#### Source extract:
Covariance structure assumption and computational complexity

Sharing the covariance structures or not offers a compromise between flexibility and parsimony:

  • One optimisation problem for \(\theta\), and a shared process for all tasks,
  • \(\color{blue}{T}\) distinct optimisation problems for \(\{\theta_t\}_t\), and task-specific processes.

Major interests:

  • Both approaches scale linearly with the number of tasks,
  • Parallel computing can be used to speed up training.


Overall, the computational complexity is: \[ \mathcal{O}(\color{blue}{T} \times N_t^3 + N^3) \]

with \(N = \bigcup\limits_{t = 1}^\color{blue}{T} N_t\)

Prediction


For a new task, we observe some data \(y_*(\textbf{x}_*)\). Let us recall:

\[y_* \mid \mu_0 \sim \mathcal{GP}(\mu_0, \boldsymbol{\Psi}_{\theta_*, \sigma_*^2}), \ \perp \!\!\! \perp_t\]

Goals:

  • derive a analytical predictive distribution at arbitrary inputs \(\mathbf{x}^{p}\),
  • sharing the information from training tasks, stored in the mean process \(\mu_0\).

Difficulties:

  • the model is conditionned over \(\mu_0\), a latent, unobserved quantity,
  • defining the adequate target distribution is not straightforward,
  • working on a new grid of inputs \(\mathbf{x}^{p}_{*}= (\mathbf{x}_{*}, \mathbf{x}^{p})^{\intercal},\) potentially distinct from \(\mathbf{x}.\)

#### The data:
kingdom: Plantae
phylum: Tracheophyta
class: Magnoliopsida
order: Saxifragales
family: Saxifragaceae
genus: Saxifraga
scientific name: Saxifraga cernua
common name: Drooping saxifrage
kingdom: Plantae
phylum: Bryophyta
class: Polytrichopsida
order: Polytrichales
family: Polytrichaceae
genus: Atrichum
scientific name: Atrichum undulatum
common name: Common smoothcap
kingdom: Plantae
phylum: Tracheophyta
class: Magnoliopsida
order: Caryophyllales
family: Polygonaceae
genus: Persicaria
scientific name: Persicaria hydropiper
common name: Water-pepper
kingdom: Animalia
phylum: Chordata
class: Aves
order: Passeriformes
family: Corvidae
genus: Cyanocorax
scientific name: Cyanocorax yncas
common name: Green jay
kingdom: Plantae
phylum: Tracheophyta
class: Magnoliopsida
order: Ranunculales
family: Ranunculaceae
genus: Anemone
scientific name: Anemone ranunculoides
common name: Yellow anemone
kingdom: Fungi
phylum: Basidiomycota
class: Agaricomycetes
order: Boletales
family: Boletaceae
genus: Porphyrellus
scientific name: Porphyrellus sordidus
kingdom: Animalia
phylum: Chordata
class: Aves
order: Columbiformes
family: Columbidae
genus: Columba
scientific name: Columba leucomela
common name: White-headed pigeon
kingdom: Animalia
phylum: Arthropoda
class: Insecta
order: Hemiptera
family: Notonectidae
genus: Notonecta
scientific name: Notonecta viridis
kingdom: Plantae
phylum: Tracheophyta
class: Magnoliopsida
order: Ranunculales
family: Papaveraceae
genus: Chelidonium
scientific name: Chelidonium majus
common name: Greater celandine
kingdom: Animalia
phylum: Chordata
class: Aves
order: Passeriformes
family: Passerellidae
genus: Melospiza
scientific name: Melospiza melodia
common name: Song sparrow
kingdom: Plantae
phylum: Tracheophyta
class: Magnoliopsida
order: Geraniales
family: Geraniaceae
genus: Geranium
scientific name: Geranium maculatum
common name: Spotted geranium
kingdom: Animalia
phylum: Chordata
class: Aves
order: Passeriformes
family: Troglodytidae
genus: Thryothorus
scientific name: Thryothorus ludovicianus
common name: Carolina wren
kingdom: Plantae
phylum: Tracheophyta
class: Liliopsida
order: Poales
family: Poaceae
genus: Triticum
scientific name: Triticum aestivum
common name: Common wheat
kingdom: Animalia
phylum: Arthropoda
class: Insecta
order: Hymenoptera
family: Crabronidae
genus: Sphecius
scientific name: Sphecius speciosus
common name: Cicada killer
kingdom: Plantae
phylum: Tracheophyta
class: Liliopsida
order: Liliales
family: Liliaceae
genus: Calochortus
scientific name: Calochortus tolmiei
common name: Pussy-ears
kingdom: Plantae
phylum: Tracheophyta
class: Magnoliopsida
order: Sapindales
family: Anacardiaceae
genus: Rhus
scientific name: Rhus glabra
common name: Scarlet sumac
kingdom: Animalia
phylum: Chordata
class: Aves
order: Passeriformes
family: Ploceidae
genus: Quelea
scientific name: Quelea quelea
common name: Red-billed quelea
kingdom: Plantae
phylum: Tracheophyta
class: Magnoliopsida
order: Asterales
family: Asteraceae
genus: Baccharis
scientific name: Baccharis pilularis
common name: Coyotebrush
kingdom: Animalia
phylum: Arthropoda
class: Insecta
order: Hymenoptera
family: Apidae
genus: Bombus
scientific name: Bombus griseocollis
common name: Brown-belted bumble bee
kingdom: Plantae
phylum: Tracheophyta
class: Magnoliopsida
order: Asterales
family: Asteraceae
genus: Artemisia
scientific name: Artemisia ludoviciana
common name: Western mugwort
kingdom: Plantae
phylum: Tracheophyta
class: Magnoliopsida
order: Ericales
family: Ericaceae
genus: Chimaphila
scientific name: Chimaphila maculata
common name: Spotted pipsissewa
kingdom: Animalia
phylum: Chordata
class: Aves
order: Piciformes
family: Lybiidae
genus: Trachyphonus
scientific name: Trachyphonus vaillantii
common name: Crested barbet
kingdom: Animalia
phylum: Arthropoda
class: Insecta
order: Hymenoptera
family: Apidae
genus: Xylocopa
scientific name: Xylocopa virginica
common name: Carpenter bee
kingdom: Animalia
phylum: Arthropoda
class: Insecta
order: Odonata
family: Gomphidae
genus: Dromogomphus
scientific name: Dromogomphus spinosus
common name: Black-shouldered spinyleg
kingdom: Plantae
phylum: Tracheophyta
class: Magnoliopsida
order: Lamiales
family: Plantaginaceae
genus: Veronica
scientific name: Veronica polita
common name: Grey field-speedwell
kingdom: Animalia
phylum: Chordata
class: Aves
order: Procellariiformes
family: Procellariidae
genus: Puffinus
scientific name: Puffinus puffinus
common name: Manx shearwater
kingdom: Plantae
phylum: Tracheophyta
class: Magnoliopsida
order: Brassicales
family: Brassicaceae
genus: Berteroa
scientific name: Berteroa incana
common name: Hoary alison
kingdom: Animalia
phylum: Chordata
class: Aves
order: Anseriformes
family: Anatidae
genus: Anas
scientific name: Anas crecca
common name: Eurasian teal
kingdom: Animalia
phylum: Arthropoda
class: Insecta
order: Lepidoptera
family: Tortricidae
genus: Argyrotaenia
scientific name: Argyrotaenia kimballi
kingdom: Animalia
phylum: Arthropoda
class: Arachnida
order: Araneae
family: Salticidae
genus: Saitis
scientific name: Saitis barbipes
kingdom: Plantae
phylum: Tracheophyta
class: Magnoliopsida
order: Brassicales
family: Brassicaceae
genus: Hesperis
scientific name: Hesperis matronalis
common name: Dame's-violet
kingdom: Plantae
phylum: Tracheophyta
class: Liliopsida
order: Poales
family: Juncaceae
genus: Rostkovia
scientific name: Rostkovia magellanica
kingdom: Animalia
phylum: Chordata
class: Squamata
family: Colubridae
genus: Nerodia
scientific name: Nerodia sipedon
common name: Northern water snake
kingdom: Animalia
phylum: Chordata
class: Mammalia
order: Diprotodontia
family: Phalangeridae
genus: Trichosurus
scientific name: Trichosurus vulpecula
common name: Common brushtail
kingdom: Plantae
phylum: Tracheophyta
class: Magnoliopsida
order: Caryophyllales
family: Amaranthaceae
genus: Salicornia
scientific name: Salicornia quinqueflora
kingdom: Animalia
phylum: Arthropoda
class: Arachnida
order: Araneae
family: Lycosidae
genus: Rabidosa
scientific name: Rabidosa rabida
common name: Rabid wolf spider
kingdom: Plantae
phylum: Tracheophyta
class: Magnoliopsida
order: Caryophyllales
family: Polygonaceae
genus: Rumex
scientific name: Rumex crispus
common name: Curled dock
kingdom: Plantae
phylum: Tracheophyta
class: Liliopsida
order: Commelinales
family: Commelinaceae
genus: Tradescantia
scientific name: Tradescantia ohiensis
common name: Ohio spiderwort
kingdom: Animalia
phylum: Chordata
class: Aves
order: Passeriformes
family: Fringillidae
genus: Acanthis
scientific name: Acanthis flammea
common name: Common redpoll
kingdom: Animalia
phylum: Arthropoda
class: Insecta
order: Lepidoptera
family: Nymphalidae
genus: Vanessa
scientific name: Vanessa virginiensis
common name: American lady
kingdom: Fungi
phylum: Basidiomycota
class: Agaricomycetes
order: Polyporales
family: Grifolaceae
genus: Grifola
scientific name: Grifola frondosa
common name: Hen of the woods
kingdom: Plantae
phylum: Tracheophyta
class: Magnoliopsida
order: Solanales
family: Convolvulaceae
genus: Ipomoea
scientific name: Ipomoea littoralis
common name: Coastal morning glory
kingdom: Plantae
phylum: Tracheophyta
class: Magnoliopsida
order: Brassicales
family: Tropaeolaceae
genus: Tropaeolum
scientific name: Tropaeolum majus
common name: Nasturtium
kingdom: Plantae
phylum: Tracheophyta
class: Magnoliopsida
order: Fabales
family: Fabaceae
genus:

#### Directives:
A. In the excerpt on covariance structures and prediction, list every label of one or two words that ends in a colon and introduces a bulleted list.
B. Copy the rows, starting with the line that contains "genus: Geranium" and continuing through the line that contains "scientific name: Chimaphila maculata".

#### Written answers:
A.
Major interests
Goals
Difficulties

B.
genus: Geranium
scientific name: Geranium maculatum
common name: Spotted geranium
kingdom: Animalia
phylum: Chordata
class: Aves
order: Passeriformes
family: Troglodytidae
genus: Thryothorus
scientific name: Thryothorus ludovicianus
common name: Carolina wren
kingdom: Plantae
phylum: Tracheophyta
class: Liliopsida
order: Poales
family: Poaceae
genus: Triticum
scientific name: Triticum aestivum
common name: Common wheat
kingdom: Animalia
phylum: Arthropoda
class: Insecta
order: Hymenoptera
family: Crabronidae
genus: Sphecius
scientific name: Sphecius speciosus
common name: Cicada killer
kingdom: Plantae
phylum: Tracheophyta
class: Liliopsida
order: Liliales
family: Liliaceae
genus: Calochortus
scientific name: Calochortus tolmiei
common name: Pussy-ears
kingdom: Plantae
phylum: Tracheophyta
class: Magnoliopsida
order: Sapindales
family: Anacardiaceae
genus: Rhus
scientific name: Rhus glabra
common name: Scarlet sumac
kingdom: Animalia
phylum: Chordata
class: Aves
order: Passeriformes
family: Ploceidae
genus: Quelea
scientific name: Quelea quelea
common name: Red-billed quelea
kingdom: Plantae
phylum: Tracheophyta
class: Magnoliopsida
order: Asterales
family: Asteraceae
genus: Baccharis
scientific name: Baccharis pilularis
common name: Coyotebrush
kingdom: Animalia
phylum: Arthropoda
class: Insecta
order: Hymenoptera
family: Apidae
genus: Bombus
scientific name: Bombus griseocollis
common name: Brown-belted bumble bee
kingdom: Plantae
phylum: Tracheophyta
class: Magnoliopsida
order: Asterales
family: Asteraceae
genus: Artemisia
scientific name: Artemisia ludoviciana
common name: Western mugwort
kingdom: Plantae
phylum: Tracheophyta
class: Magnoliopsida
order: Ericales
family: Ericaceae
genus: Chimaphila
scientific name: Chimaphila maculata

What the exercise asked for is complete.